Map showing records of the two Alismobates species in the Caribbean and TCS haplotype network based on their COI sequences. Light red arrows on map indicate ocean currents and their directions. Each circle in the network corresponds to one haplotype and its size is proportional to its frequency, the number of mutations is indicated as hatch marks. Small black circles represent intermediate haplotypes not present in the dataset. Colors refer to different sample locations grey shades represent the different species

Haplotype diversity was higher in Alismobates inexpectatus with a total of 53 haplotypes. Specimens from Central America and the Antilles showed six and five haplotypes, respectively, with distinct structuring, whereas the Northern Caribbean group was with 42 haplotypes the most diverse one (Fig. 2). In the case of individuals from Bahamas, respectively, Bermuda, the haplotype networks revealed no geographic sub-structuring (Fig. 3).

Fig. 3
figure 3

Haplotype networks based on COI sequences of A. inexpectatus populations from the Bahamas and Bermuda. Each circle corresponds to one haplotype and its size is proportional to its frequency. The number of mutations is indicated as hatch marks. Small black circles represent intermediate haplotypes not present in the dataset. Colors refer to different locations as indicated on the respective map. a) New Providence Island, Bahamas. b) Bermuda

Genetic landscape interpolation analysis at individual level of both species qualitatively supported the results obtained from the haplotype networks. It showed basically lower genetic distances in the Northern Caribbean and Central America suggesting more connectivity between these two large areas (Fig. 4). High genetic differentiation among individuals became evident in the Western Atlantic, the Caribbean and Colombian Basin as well as in Hispaniola and Barbados.

Fig. 4
figure 4

Multidimensional graph produced by the genetic landscape shape interpolation analysis, shown from different angles. Dark blue peaks represent areas with high genetic discontinuities and yellow valleys indicate low genetic distances of individuals across the distribution of Alismobates species in the Caribbean. Most important peaks and valleys are indicated on the map below

Results of the Mantel test calculated in AIS revealed a low but statistically significant correlation between geographical and genetic distances (r = 0.53, P < 0.001) indicating that genetic distances can be explained in part by geographic distances (Fig. 5).

Fig. 5
figure 5

Mantel test for COI data of Caribbean Alismobates species with correlation coefficient (r), showing the correlation of genetic and geographic distances

Description of new species

Family Fortuyniidae Hammen, 1963.

Genus Alismobates Luxton, 1992.

Alismobates piratus sp. nov. urn:lsid:zoobank.org:act: 35A22D71-5078-4D1A-AA61-A6DCD5A8E7E5.
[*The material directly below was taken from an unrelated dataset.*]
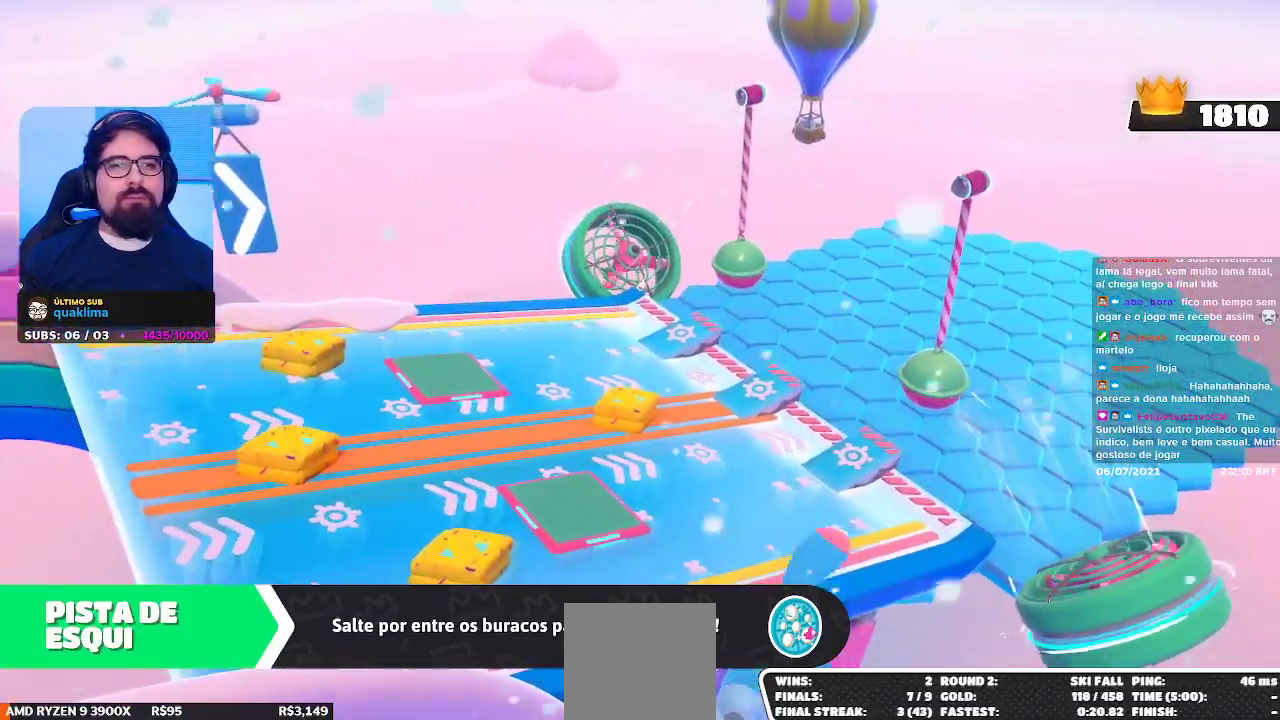
{"dt_ms": 500, "buttons": [], "left_stick": "center", "right_stick": "center", "events": []}
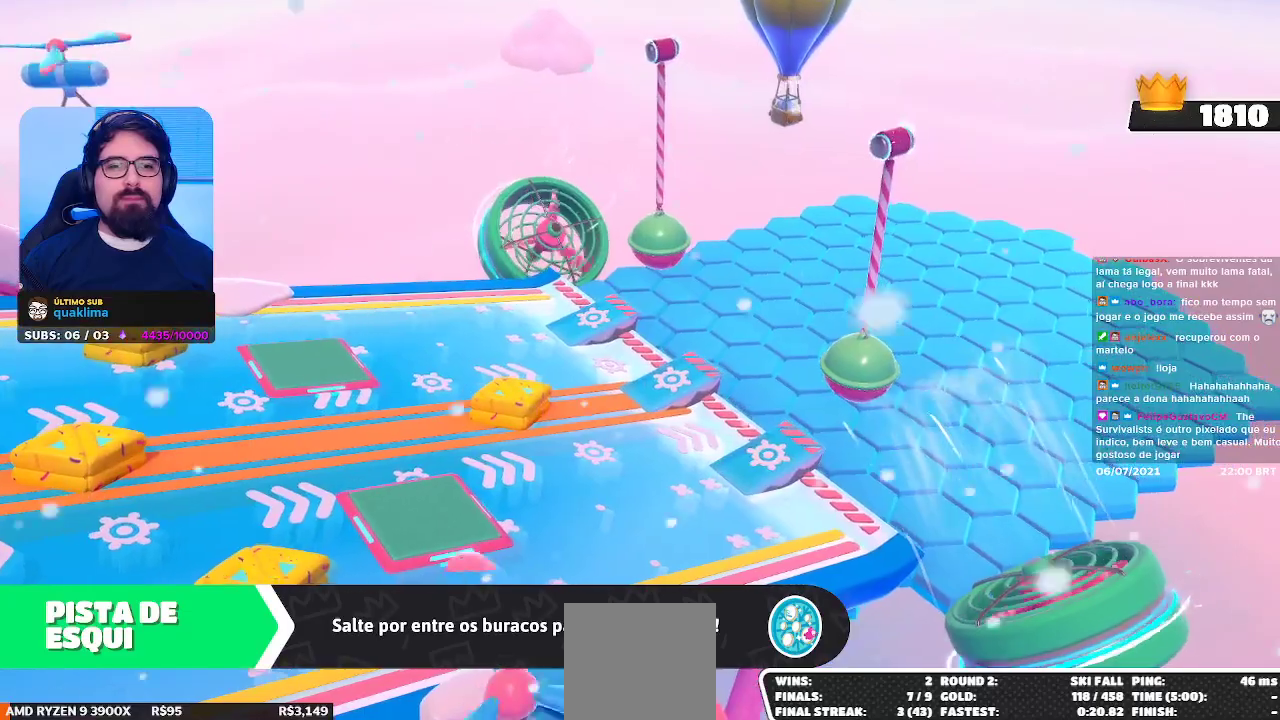
{"dt_ms": 500, "buttons": [], "left_stick": "center", "right_stick": "center", "events": []}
Type material: Holotype male (size 356 µm x 240 µm), Curaçao: Boca Ascención (CU_15) Bostrychia on rocks in the upper eulittoral area, 5 Feb. 2016; paratype (1 female 375 µm x 249 µm) same data as for holotype, both types deposited in the Senckenberg Museum für Naturkunde Görlitz (SMNG).

Etymology: The species occurs in the Caribbean area which is well known for its long historical era of piracy. The specific epithet ‘piratus’ refers to the Latin word for pirate (‘pirata’) and is given as noun in apposition.

Species diagnosis: Dark brown sclerotized mites. Average length 362 μm, mean width 233 μm. Notogaster oval in shape. No conspicuous sexual dimorphism; there is only the common sexual dimorphism in overall body size, with females being generally slightly larger. Van der Hammen’s Organ well developed, typical for the genus. Sensillum clavate, spinose. One pair of large cuticular ridges in position of prodorsal lamellae. Interlamellar setae minute. Lenticulus (light spot) large, variable in shape and with irregular borders. Areas flanking lenticulus conspicuously granular. Fourteen pairs of short and simple, notogastral setae, associated with small porose areas. Epimeral setation 3–1-2–2. Four pairs of genital setae. One pair of aggenital setae. Three pairs of adanal setae. Two pairs of anal setae. Legs monodactylous with large claw. Porose areas on trochanters III and IV and all femora. Leg setation (chaetome, solenidia): Leg I 0–4-2–3-18, 1–2-2; leg II 0–4-2–3-15, 1–1-1; leg III 1–3-1–3-15, 1–1-0; leg IV 1–2-2–3-12, 0–1-0.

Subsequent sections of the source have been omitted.